◆ **O QUE FAZER**:
[1] Na notícia sobre a morte de Lucy Harrison, reescreva de forma mais breve o parágrafo que começa com "Lucy, compradora de moda de Warrington". Mantenha os fatos principais.
[2] Traduza para o inglês esta frase da notícia sobre a morte de Lucy Harrison: "Littler relembrou que Lucy e o pai frequentemente discordavam por causa de posições políticas diferentes, incluindo o tema da posse de armas."
[3] Dê continuidade à notícia sobre a morte de Lucy Harrison a partir do ponto em que o texto termina.

Britânica, 23, morta pelo pai no Texas por briga política

Lucy Harrisson supostamente discutiu com o pai sobre Donald Trump. Crédito / Cheshire Police e Getty Images

Uma britânica de 23 anos foi morta a tiros enquanto estava hospedada com o pai no Texas no ano passado após os dois discutirem sobre o presidente Donald Trump, ouviu-se em um inquérito.

Segundo relatos, Lucy Harrison, 23, foi baleada e morta enquanto estava na casa do pai, Kris Harrison, em Prosper, no Texas.

Lucy, compradora de moda de Warrington, no Reino Unido, havia viajado para os Estados Unidos com o namorado, Sam Littler. O casal deveria voltar para casa no dia 10 de janeiro de 2025.

No entanto, no dia da viagem de retorno, Lucy foi morta a tiros pelo próprio pai, com um inquérito no Tribunal do Coroner de Cheshire, no Reino Unido, ouvindo Littler afirmar que os dois estavam “tendo uma discussão bastante grande”.

Littler relembrou que Lucy e o pai frequentemente discordavam por causa de posições políticas diferentes, incluindo o tema da posse de armas.

A Sky News informa que os dois discutiam sobre Donald Trump em 10 de janeiro de 2025, com Lucy tendo perguntado a Kris como ele se sentiria se ela fosse vítima de abuso sexual.

Lucy Harrison. Crédito: Cheshire Police

O pai teria respondido que não ficaria tão abalado, supostamente mencionando que tem outras duas filhas que moram com ele.

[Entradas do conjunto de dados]
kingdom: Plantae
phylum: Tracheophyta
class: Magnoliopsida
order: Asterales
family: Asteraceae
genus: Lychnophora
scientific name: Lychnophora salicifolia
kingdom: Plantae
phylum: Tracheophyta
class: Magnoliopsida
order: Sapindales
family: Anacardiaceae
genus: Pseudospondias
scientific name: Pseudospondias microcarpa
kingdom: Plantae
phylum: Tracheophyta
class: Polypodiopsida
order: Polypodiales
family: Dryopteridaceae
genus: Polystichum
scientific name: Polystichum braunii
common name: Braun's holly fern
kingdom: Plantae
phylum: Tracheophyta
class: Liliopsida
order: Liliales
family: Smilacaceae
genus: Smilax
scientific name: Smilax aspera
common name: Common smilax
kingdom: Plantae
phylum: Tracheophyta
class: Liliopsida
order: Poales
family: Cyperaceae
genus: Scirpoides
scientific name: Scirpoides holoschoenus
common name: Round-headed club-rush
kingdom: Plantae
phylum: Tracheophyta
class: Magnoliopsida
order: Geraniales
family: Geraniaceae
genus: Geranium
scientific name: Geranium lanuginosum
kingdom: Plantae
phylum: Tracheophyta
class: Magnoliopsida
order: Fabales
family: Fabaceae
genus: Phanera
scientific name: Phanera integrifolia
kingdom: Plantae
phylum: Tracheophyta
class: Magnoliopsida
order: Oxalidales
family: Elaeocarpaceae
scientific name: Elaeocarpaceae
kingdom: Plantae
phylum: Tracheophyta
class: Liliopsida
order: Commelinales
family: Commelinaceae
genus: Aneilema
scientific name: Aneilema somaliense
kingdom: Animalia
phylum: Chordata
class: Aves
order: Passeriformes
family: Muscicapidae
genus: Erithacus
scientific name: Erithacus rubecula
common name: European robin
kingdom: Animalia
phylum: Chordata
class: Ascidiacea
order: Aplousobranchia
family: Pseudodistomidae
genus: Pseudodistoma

◆ **TAREFAS RESOLVIDAS**:
[1] Lucy, compradora de moda de Warrington (Reino Unido), viajou aos Estados Unidos com o namorado, Sam Littler. O casal voltaria para casa em 10 de janeiro de 2025.

[2] Littler recalled that Lucy and her father often disagreed because of differing political views, including on the issue of gun ownership.

[3]
Littler disse que as palavras de Kris fizeram Lucy “correr para o andar de cima” por estar “muito chateada”.

O namorado também afirmou que, em seguida, Kris pegou Lucy pela mão e a levou até o quarto dele, no térreo da casa. Cerca de 15 segundos depois, Littler relembrou ter ouvido um barulho alto repentino e Kris gritando pela esposa.

Lembro de correr para o quarto e Lucy estava caída no chão perto da entrada do banheiro, e Kris estava apenas gritando, falando coisas sem sentido, disse Littler.

Kris Harrison foi ouvido gritando não sei, não sei, ligue para o 911, momentos após o disparo, segundo o inquérito.

Um grande júri decidiu que ninguém seria processado pela morte de Lucy, recusando-se a indiciar Kris em junho de 2025.

O inquérito no Reino Unido ouviu que Kris já havia passado por reabilitação por dependência de álcool, e o próprio pai admitiu em uma declaração enviada ao tribunal que teve uma recaída no dia do tiro, bebendo cerca de 500 ml de vinho branco.

Kris disse em comunicado: Não há um dia em que eu não sinta o peso dessa perda – um peso que carregarei pelo resto da vida, e sei que nada do que eu diga pode aliviar a dor que essa tragédia causou.

Ele concluiu: Sinto profundamente pela dor que outros sentem com essa tragédia. O espírito de Lucy – seu calor, seu humor, sua bondade – continuará vivo em todos nós que a amamos.